Bruxelles – Le Parlement européen a annoncé lundi avoir lancé une procédure d’urgence, à la demande des autorités judiciaires belges, pour lever l’immunité de deux députés dans le cadre d’une enquête pour corruption.
«Répondant à une requête des autorités judiciaires belges, j’ai lancé une procédure urgente pour lever l’immunité de deux membres du Parlement. Il n’y aura aucune impunité, absolument aucune», a tweeté la présidente du Parlement européen, Roberta Metsola.
Mme Metsola communiquera formellement cette demande aux eurodéputés lors de leur prochaine session plénière, le 16 janvier à Strasbourg. La commission parlementaire des Affaires juridiques (JURI) devra ensuite l’examiner, à huis clos, et prononcer une proposition de décision, qui fera in fine l’objet d’un vote de tous les eurodéputés en plénière.
Le premier concerné par la levée d’immunité est l’eurodéputé italien Andrea Cozzolino, appartenant au groupe S&D (socio-démocrates), dont la politique aurait été influencée au nom du Maroc par lui et deux autres de ses compatriotes, en l’occurrence Pier-Antonio Panzeri et Francesco Giorgi.
Le deuxième étant le Belge Marc Tarabella, également du groupe S&D.

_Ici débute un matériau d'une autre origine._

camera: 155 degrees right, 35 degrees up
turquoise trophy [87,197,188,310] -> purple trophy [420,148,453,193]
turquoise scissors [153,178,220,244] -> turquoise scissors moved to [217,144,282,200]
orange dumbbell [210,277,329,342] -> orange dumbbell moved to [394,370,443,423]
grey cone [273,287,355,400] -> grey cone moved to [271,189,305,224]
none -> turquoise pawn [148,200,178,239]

Les deux élus concernés sont visés dans le cadre de l’enquête qui a conduit les enquêteurs belges à arrêter le 9 décembre la vice-présidente de l’institution, l’eurodéputée socialiste grecque Eva Kaili.

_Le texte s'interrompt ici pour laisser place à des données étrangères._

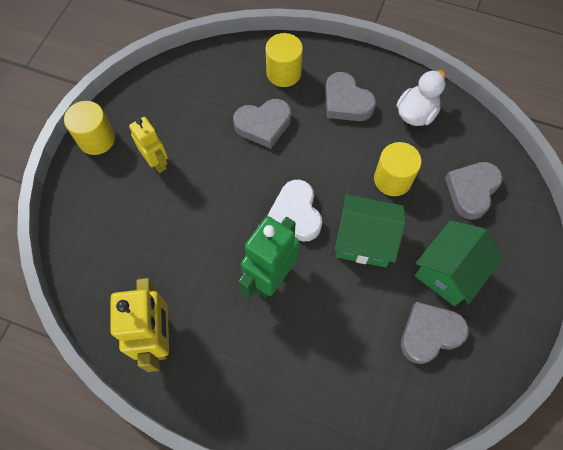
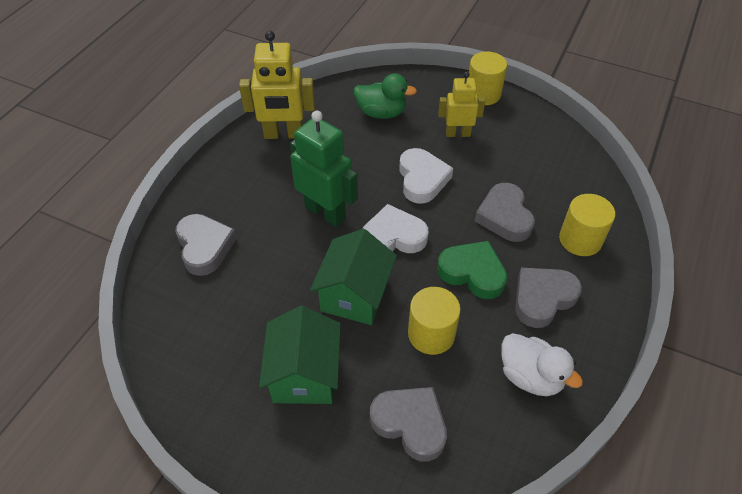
camera: 95 degrees right, 15 degrees down
yellow robot [129,117,168,173] -> yellow robot turned 150 degrees counterclockwise [438,72,485,137]
grey heart [401,302,469,364] -> grey heart moved to [176,214,237,276]
green house [414,220,503,306] -> green house turned 45 degrees clockwise [259,306,341,404]
none -> green duck [354,73,417,119]
none -> white heart [399,148,453,204]
none -> green heart [437,241,507,299]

Corruption au PE: un nombre beaucoup plus important d’eurodéputés visé par Rabat
Le compagnon de cette dernière, Francesco Giorgi, qui est par ailleurs l’assistant parlementaire de M. Cozzolino, l’ex-eurodéputé socialiste Panzeri, ainsi qu’un responsable d’ONG, Niccolo Figa-Talamanca, comptaient également parmi les personnes interpellées.
Ces quatre personnalités ont été inculpées pour «appartenance à une organisation criminelle», «blanchiment d’argent» et «corruption», dans un scandale qui a provoqué une onde de choc au Parlement européen.

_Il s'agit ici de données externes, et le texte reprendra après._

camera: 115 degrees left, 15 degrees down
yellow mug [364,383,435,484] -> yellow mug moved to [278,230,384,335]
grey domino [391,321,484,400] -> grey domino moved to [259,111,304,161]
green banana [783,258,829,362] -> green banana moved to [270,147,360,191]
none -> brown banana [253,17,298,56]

Mme Kaili n’a pas bénéficié de son immunité parlementaire car l’infraction avait été constatée en flagrant délit, des «sacs de billets» étant découverts dans son appartement. Elle a été déchue le 13 décembre de son titre de vice-présidente du Parlement européen par un vote à la quasi-unanimité des eurodéputés.
Au total, les enquêteurs belges ont mis la main sur 1,5 million d’euros en liquide, d’après une source judiciaire, saisis aux domiciles de M. Panzeri et de Mme Kaili, ainsi que dans une valise transportée par le père de celle-ci.
En Belgique, l’enquête a donné lieu à vingt perquisitions entre le 9 et le 12 décembre, y compris au sein du Parlement européen.
Depuis plusieurs jours, les révélations sur le «Marocgate» ne cessent de s’accumuler.
Jeudi, le journal italien «Il Corriere della Sera» a fait savoir que Rabat aurait mené des actions d’ingérence au sein de plusieurs autres institutions européennes, en ayant recours à la corruption pour soudoyer des personnalités influentes.
Le Maroc se serait ainsi tourné vers un groupe parlementaire pour «cultiver ses multiples intérêts en le faisant guider dans ses opérations par Mohamed Belahrache, un officier de la DGED (Direction générale des études et de la documentation), les services secrets de Rabat».
Cet officier marocain aurait agi par l’intermédiaire de l’ambassadeur du Maroc en Pologne, Abderrahim Atmoun, qui «travaillerait en étroite collaboration avec les services secrets marocains» et qui aurait rencontré plusieurs fois Panzeri et Cozzolino à Bruxelles et Varsovie.
Pour mener leurs opérations, ces derniers auraient compté «sur la collaboration d’un groupe d’eurodéputés -tous membres du groupe parlementaire S&D- décrits comme des ‘amis’ dont les plus proches seraient Eva Kaili, Arena Maria, Moretti Alessandra et Benifei Brando Maria».
La co-présidente du groupe de la Gauche au Parlement européen, Manon Aubry, a indiqué que les révélations faites jusque-là sur le «Marocgate» pourraient bien n’être que la partie émergée de l’iceberg.